Il est étonnant de voir qu’un même sujet soit abordé systématiquement par deux approches complémentaires dans leur démarche comme dans leur style. Travaillant la question des chercheurs d’asile hors de son seul pays il se rend à Ras al Jedir au checkpoint de la frontière entre Lybie et Tunisie pour témoigner de la situation des milliers de Bangladais, dont il dresse certains portraits en pied dans une distance assez importante. Ceux-ci sont alternés par des gros plans de leurs bagages de fortune, scotchés à la hâte sur lesquels sont collées leur photographie d’identité, comme si ce maigre colis emporté dans les expéditions nocturnes résumait leur seul reste d’identité In case of loss.
Les cas de pertes se confirment tragiquement à travers la série The Rescue présentée à Voies Off cette année.

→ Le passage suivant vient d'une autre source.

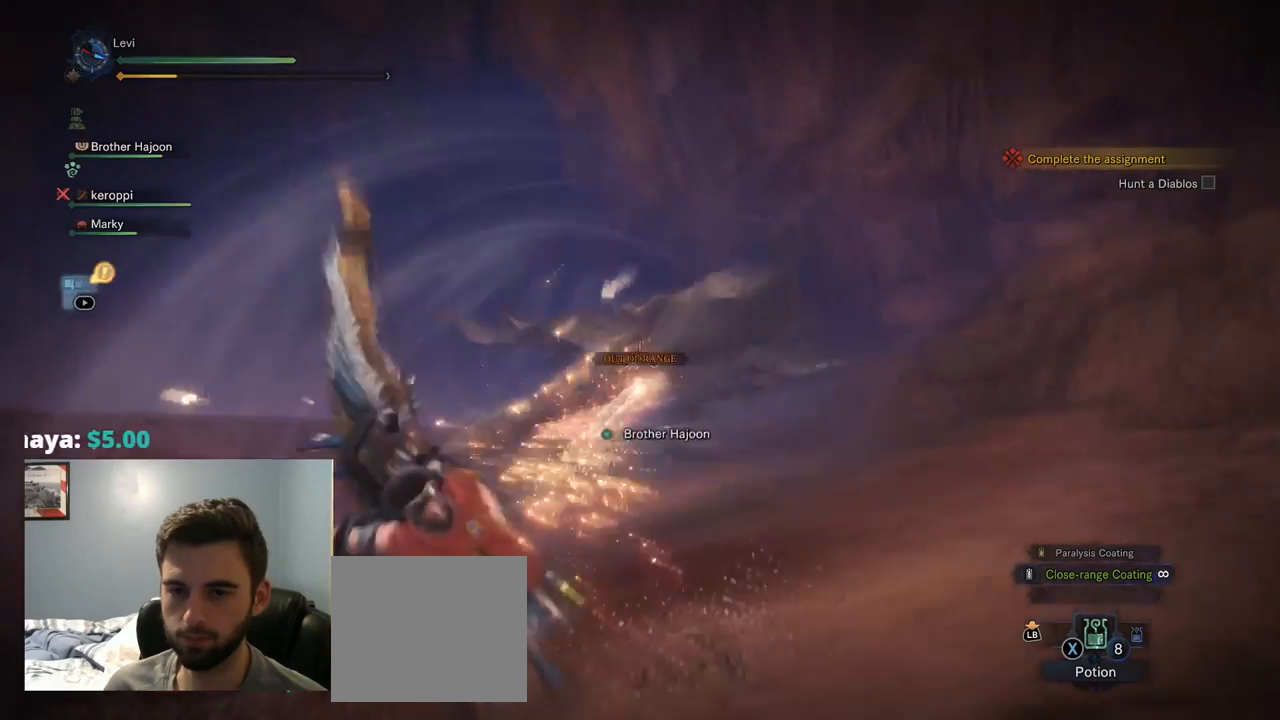
{"buttons": ["L2"], "left_stick": "up-left", "right_stick": "center"}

Ces dernières preuves d’affirmation de soi, de sauvegarde d’une intimité sont oubliées dans l’affolement du débarquement sur l’île grecque de Lesbos principal lieu d’accueil des migrants venus de Syrie, d’Afghanistan ou d’Irak. Quand un événement est surmédiatisé le créateur n’a pas intérêt à faire de la surenchère face aux networks, et aux vidéoreporters des tv commerciales. Qu’on se souvienne comment Sophie Riestelhueber avait su rendre compte de la violence de la guerre au Liban en montrant les façades criblées d’impacts des immeubles et les cicatrices laissées sur le terrain des combats.

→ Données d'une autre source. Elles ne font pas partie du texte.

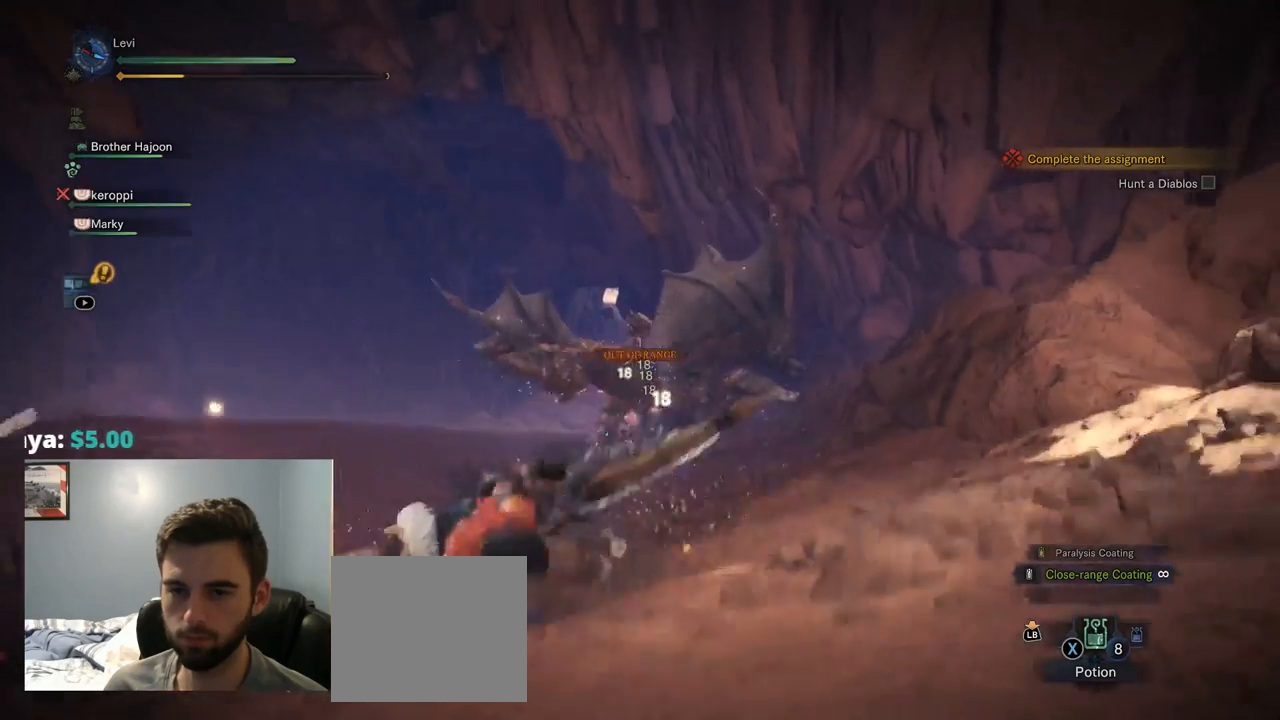
{"buttons": ["L1", "L2", "DPAD_LEFT"], "left_stick": "up-left", "right_stick": "center", "events": [[350, "L1", "down"], [417, "DPAD_LEFT", "down"], [434, "DPAD_DOWN", "down"], [500, "DPAD_DOWN", "up"]]}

Giusti opère le même type de changement de parallaxe. Ses gros plans pris à la verticale des sols montrent des photos vernaculaires, sans qualité si ce n’est leur valeur sentimentale, travaillées par l’usure du temps dans les poches intérieures ou les portefeuilles. Certaines ont chuté avec le petit morceau de carton leur ayant servi de cadre pour ces ex votos de poche. Sur fond de plage rocheuse, sur les routes poudreuses conduisant aux camps de transit ces clichés nombreux côtoient lettres ou carnets d’adresse et quelques vêtements comme autant de dépouilles. Si ces images témoignent c’est par défaut, elles disent une misère humaine où la perte des dernières images intimes révèle le terrible dénuement que d’autres formes plus traditionnelles ne savent plus nous transmettre. Seule une réflexion sur la valeur d’usage de la photographie peut nous sensibiliser à ce drame mondial, puisqu’à chacun d’entre nous incombe la responsabilité de porter mémoire de ces vies une seconde imaginées.